*How to complete this task*
Only the lines from the line containing "Do the two points" to the end of the entries, both included, belong in your answer, and each must match exactly.

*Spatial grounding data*

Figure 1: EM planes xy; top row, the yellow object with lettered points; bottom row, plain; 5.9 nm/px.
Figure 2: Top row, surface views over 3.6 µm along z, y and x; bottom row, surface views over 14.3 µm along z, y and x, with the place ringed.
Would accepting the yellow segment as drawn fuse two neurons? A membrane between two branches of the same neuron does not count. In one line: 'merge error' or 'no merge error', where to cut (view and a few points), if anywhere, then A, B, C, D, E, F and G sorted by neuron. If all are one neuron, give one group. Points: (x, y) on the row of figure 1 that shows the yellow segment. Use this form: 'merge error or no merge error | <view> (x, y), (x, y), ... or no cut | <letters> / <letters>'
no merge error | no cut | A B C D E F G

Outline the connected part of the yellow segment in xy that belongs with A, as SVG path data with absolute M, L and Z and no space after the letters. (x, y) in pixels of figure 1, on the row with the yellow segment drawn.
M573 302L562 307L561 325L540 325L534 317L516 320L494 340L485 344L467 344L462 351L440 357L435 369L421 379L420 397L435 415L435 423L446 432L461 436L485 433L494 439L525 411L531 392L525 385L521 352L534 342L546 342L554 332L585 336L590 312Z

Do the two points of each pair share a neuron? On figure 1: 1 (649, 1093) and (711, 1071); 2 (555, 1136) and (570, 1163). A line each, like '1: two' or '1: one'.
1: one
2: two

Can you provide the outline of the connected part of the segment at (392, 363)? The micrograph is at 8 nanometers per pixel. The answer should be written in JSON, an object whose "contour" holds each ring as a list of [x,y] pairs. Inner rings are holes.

*Written answer*
Do the two points of each pair share a neuron? On figure 1: 1 (649, 1093) and (711, 1071); 2 (555, 1136) and (570, 1163). A line each, like '1: two' or '1: one'.
1: one
2: two

Can you provide the outline of the connected part of the segment at (392, 363)? The micrograph is at 8 nanometers per pixel. The answer should be written in JSON, an object whose "contour" holds each ring as a list of [x,y] pairs. Inner rings are holes.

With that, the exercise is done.